Vaclav Havel, Aleksandr Solzhenitsyn, and Natan Sharansky are three of the top-shelf authors of the time.
To this day, I still do not understand how the people of the Left were such apologists for the evils of Communism (and some still are) with such powerful witnesses out there - but such are the mysteries of men.
These men, still living and dead - deserve a hearing when they speak.
At the end of last week, Natan Sharansky had a bit in the NYT that I recommend for your Monday ponderings, When did America forget that it’s America?;
Why the dramatic shift? One could suggest a simple answer: Today there is something the United States wants badly from Iran, leaving Washington and its allies with little bargaining power to demand additional concessions. Yet in fact Iran has at least as many reasons to hope for a deal. For Tehran, the lifting of sanctions could spell the difference between bankruptcy and becoming a regional economic superpower, and in slowing down its arms race it could avoid a military attack.Elections have consequences.

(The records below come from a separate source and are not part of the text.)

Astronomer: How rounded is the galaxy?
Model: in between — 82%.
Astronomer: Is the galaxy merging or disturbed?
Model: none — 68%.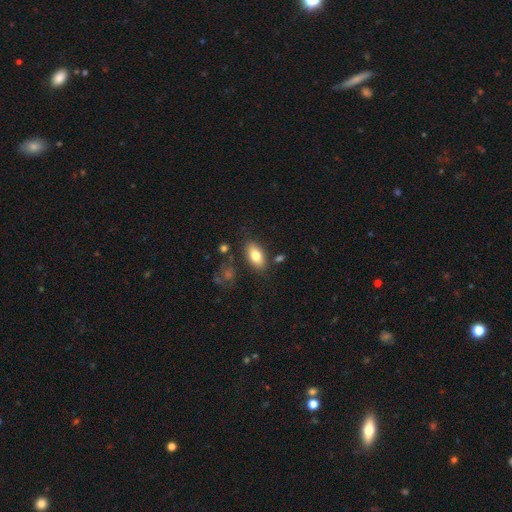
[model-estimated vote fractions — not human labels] Morphology: type=smooth (78%); roundness=in between (90%); merging=none (82%).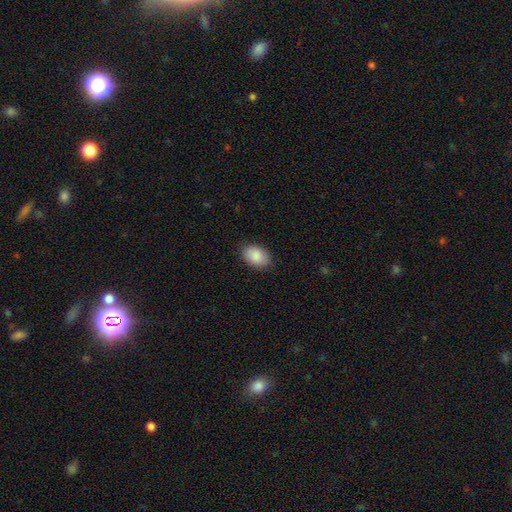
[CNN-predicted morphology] A smooth galaxy with no disk features (89%) that is in between round and cigar-shaped (84%).

Vote fractions:
- Smooth or featured? smooth: 89% / star or artifact: 7% / featured or disk: 5%
- How rounded? in between: 84% / round: 15% / cigar-shaped: 1%
- Merging? none: 86% / minor disturbance: 11% / major disturbance: 2% / merger: 1%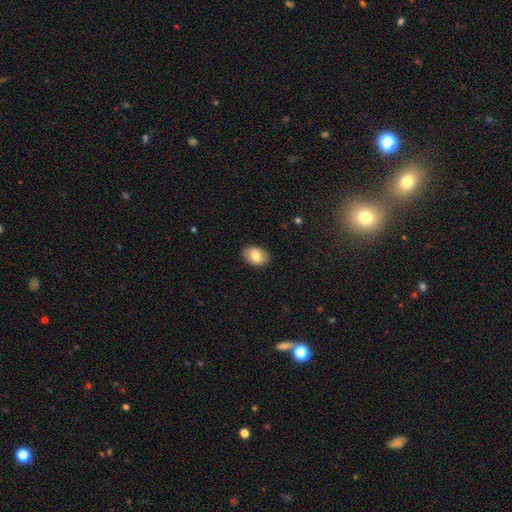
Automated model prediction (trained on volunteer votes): Smooth or featured?
  - smooth: 78% *
  - featured or disk: 14%
  - star or artifact: 7%
How rounded?
  - in between: 84% *
  - round: 15%
  - cigar-shaped: 1%
Merging?
  - none: 88% *
  - minor disturbance: 9%
  - major disturbance: 2%
  - merger: 1%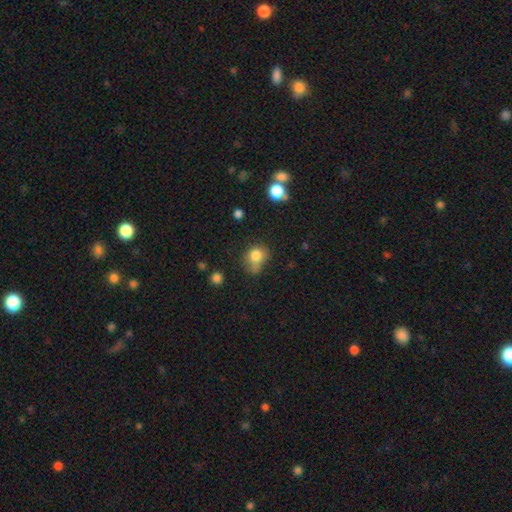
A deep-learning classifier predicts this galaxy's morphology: Overall: smooth (78%). How rounded: round (61%; in between 38%). Merging: none (40%; minor disturbance 32%).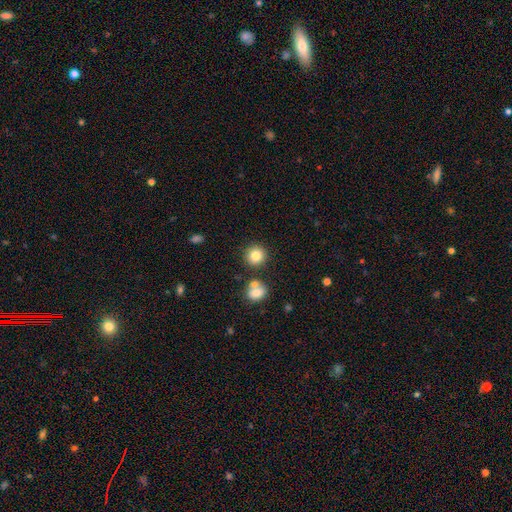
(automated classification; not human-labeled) smooth_or_featured: smooth (p=0.82) [alt: star or artifact p=0.11]
how_rounded: round (p=0.91) [alt: in between p=0.08]
merging: none (p=0.78) [alt: merger p=0.11]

I am afraid that the real reason for the U.S. stance is not its assessment, however incorrect, of the two sides’ respective interests but rather a tragic loss of moral self-confidence. While negotiating with the Soviet Union, U.S. administrations of all stripes felt certain of the moral superiority of their political system over the Soviet one. They felt they were speaking in the name of their people and the free world as a whole, while the leaders of the Soviet regime could speak for no one but themselves and the declining number of true believers still loyal to their ideology.

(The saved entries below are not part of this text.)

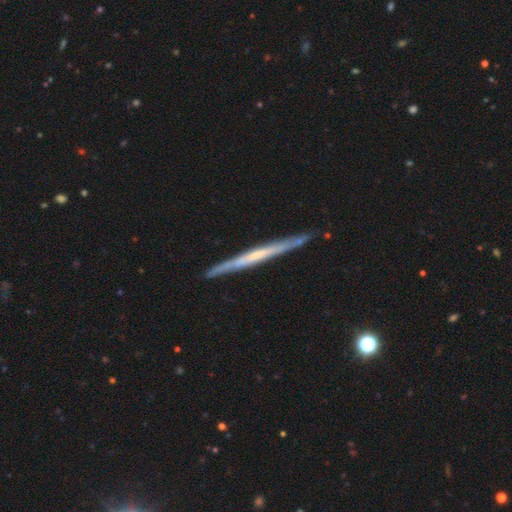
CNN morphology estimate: The model was most divided on "smooth or featured": featured or disk: 67%, smooth: 28%, star or artifact: 5%. More confident: edge-on disk — yes (97%); merging — none (89%); edge-on bulge — none (78%).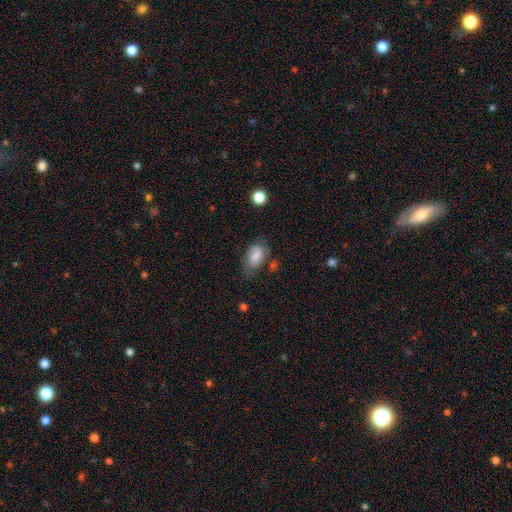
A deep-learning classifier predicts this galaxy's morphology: This appears to be a smooth galaxy with no disk features (67%) that is in between round and cigar-shaped (86%). Merging: none (53%).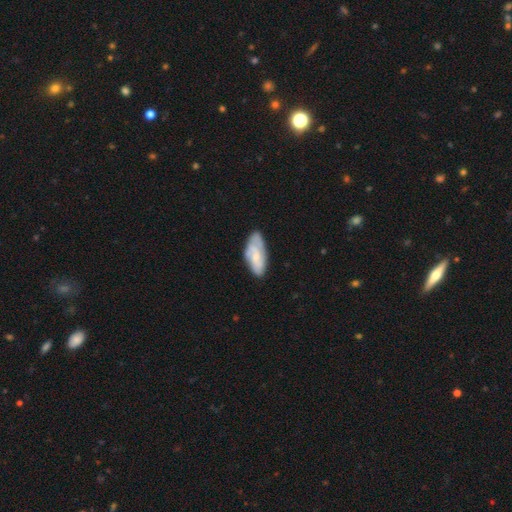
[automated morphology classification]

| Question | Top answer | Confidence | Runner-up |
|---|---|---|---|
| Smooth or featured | featured or disk | 47% | tied: smooth (47%) |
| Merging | none | 64% | minor disturbance (26%) |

But in today’s postmodern world, when asserting the superiority of liberal democracy over other regimes seems like the quaint relic of a colonialist past, even the United States appears to have lost the courage of its convictions.

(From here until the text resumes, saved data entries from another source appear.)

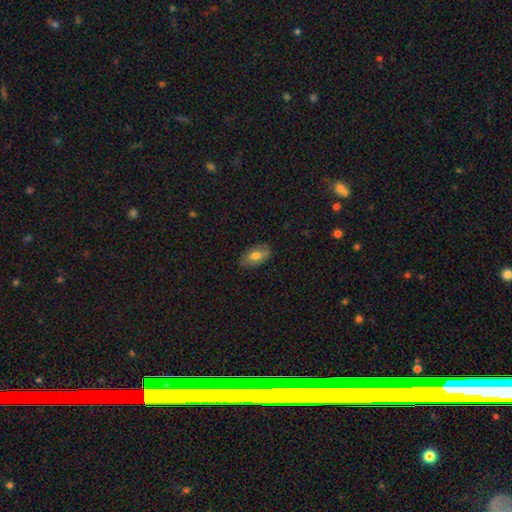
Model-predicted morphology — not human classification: Q: Smooth or featured?
A: smooth (70%); runner-up: featured or disk (22%)
Q: How rounded?
A: in between (92%); runner-up: round (5%)
Q: Merging?
A: none (80%); runner-up: minor disturbance (16%)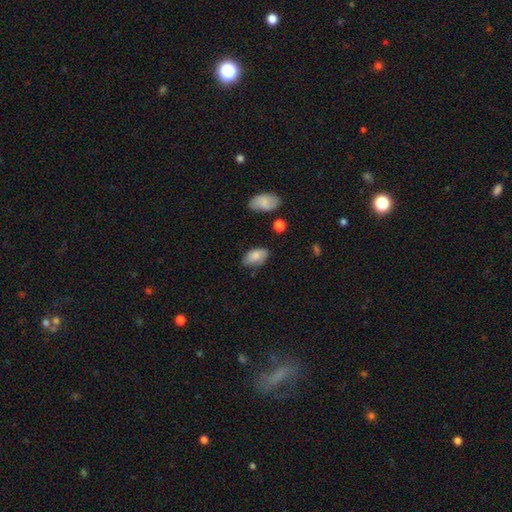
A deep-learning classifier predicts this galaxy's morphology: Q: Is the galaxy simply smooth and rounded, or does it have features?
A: smooth — 80%.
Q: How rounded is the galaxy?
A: in between — 93%.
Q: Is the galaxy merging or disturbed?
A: none — 67%.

We have yet to see the full consequences of this moral diffidence, but one thing is clear: The loss of America’s self-assured global leadership threatens not only the United States and Israel but also the people of Iran and a growing number of others living under Tehran’s increasingly emboldened rule. Although the hour is growing late, there is still time to change course — before the effects grow more catastrophic still.